Start

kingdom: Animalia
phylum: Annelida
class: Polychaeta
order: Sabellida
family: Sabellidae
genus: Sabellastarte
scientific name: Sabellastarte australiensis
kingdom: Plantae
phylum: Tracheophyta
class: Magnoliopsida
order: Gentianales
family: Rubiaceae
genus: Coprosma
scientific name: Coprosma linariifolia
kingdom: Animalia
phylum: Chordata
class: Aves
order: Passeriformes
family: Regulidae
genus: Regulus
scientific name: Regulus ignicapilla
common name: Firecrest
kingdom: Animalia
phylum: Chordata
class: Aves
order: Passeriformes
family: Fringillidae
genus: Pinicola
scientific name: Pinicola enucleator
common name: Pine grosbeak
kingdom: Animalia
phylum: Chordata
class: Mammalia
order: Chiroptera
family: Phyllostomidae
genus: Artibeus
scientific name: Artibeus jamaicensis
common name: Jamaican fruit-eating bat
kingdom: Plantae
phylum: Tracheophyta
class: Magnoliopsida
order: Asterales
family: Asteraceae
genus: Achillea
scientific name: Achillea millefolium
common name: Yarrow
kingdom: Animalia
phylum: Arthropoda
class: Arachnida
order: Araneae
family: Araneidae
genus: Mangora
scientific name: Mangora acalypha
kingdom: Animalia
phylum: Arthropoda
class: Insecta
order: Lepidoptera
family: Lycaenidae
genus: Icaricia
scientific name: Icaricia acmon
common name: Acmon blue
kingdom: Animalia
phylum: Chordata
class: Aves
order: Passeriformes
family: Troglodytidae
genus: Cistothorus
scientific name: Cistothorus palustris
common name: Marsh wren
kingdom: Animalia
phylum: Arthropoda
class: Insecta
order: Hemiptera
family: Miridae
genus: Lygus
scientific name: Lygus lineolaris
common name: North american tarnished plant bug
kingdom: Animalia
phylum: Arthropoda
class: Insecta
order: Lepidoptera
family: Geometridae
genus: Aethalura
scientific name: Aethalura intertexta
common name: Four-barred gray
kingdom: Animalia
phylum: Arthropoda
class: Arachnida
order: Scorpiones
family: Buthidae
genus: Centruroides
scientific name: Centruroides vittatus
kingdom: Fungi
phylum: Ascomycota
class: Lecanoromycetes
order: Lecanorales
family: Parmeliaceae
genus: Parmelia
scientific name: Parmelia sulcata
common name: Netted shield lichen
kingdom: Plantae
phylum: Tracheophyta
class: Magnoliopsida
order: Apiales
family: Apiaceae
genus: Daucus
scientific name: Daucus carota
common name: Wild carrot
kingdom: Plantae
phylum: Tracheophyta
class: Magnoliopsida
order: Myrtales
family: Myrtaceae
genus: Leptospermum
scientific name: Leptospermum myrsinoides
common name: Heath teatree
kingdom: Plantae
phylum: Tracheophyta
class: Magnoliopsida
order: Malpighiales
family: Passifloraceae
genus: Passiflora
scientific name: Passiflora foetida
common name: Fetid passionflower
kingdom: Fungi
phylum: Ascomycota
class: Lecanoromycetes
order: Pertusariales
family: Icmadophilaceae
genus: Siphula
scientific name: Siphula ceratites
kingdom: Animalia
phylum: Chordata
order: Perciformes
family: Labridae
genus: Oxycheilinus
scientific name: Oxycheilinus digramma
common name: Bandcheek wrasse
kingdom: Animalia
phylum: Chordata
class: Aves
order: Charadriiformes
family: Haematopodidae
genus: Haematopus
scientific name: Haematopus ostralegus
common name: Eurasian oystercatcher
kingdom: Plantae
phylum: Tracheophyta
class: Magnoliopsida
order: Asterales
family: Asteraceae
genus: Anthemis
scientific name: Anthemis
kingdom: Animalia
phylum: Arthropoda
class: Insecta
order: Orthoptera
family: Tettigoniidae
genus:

End

Written exercise:
Rewrite these lines unchanged except that every "common name" becomes "vernacular name", across all the records.

Solved exercise:
kingdom: Animalia
phylum: Annelida
class: Polychaeta
order: Sabellida
family: Sabellidae
genus: Sabellastarte
scientific name: Sabellastarte australiensis
kingdom: Plantae
phylum: Tracheophyta
class: Magnoliopsida
order: Gentianales
family: Rubiaceae
genus: Coprosma
scientific name: Coprosma linariifolia
kingdom: Animalia
phylum: Chordata
class: Aves
order: Passeriformes
family: Regulidae
genus: Regulus
scientific name: Regulus ignicapilla
vernacular name: Firecrest
kingdom: Animalia
phylum: Chordata
class: Aves
order: Passeriformes
family: Fringillidae
genus: Pinicola
scientific name: Pinicola enucleator
vernacular name: Pine grosbeak
kingdom: Animalia
phylum: Chordata
class: Mammalia
order: Chiroptera
family: Phyllostomidae
genus: Artibeus
scientific name: Artibeus jamaicensis
vernacular name: Jamaican fruit-eating bat
kingdom: Plantae
phylum: Tracheophyta
class: Magnoliopsida
order: Asterales
family: Asteraceae
genus: Achillea
scientific name: Achillea millefolium
vernacular name: Yarrow
kingdom: Animalia
phylum: Arthropoda
class: Arachnida
order: Araneae
family: Araneidae
genus: Mangora
scientific name: Mangora acalypha
kingdom: Animalia
phylum: Arthropoda
class: Insecta
order: Lepidoptera
family: Lycaenidae
genus: Icaricia
scientific name: Icaricia acmon
vernacular name: Acmon blue
kingdom: Animalia
phylum: Chordata
class: Aves
order: Passeriformes
family: Troglodytidae
genus: Cistothorus
scientific name: Cistothorus palustris
vernacular name: Marsh wren
kingdom: Animalia
phylum: Arthropoda
class: Insecta
order: Hemiptera
family: Miridae
genus: Lygus
scientific name: Lygus lineolaris
vernacular name: North american tarnished plant bug
kingdom: Animalia
phylum: Arthropoda
class: Insecta
order: Lepidoptera
family: Geometridae
genus: Aethalura
scientific name: Aethalura intertexta
vernacular name: Four-barred gray
kingdom: Animalia
phylum: Arthropoda
class: Arachnida
order: Scorpiones
family: Buthidae
genus: Centruroides
scientific name: Centruroides vittatus
kingdom: Fungi
phylum: Ascomycota
class: Lecanoromycetes
order: Lecanorales
family: Parmeliaceae
genus: Parmelia
scientific name: Parmelia sulcata
vernacular name: Netted shield lichen
kingdom: Plantae
phylum: Tracheophyta
class: Magnoliopsida
order: Apiales
family: Apiaceae
genus: Daucus
scientific name: Daucus carota
vernacular name: Wild carrot
kingdom: Plantae
phylum: Tracheophyta
class: Magnoliopsida
order: Myrtales
family: Myrtaceae
genus: Leptospermum
scientific name: Leptospermum myrsinoides
vernacular name: Heath teatree
kingdom: Plantae
phylum: Tracheophyta
class: Magnoliopsida
order: Malpighiales
family: Passifloraceae
genus: Passiflora
scientific name: Passiflora foetida
vernacular name: Fetid passionflower
kingdom: Fungi
phylum: Ascomycota
class: Lecanoromycetes
order: Pertusariales
family: Icmadophilaceae
genus: Siphula
scientific name: Siphula ceratites
kingdom: Animalia
phylum: Chordata
order: Perciformes
family: Labridae
genus: Oxycheilinus
scientific name: Oxycheilinus digramma
vernacular name: Bandcheek wrasse
kingdom: Animalia
phylum: Chordata
class: Aves
order: Charadriiformes
family: Haematopodidae
genus: Haematopus
scientific name: Haematopus ostralegus
vernacular name: Eurasian oystercatcher
kingdom: Plantae
phylum: Tracheophyta
class: Magnoliopsida
order: Asterales
family: Asteraceae
genus: Anthemis
scientific name: Anthemis
kingdom: Animalia
phylum: Arthropoda
class: Insecta
order: Orthoptera
family: Tettigoniidae
genus:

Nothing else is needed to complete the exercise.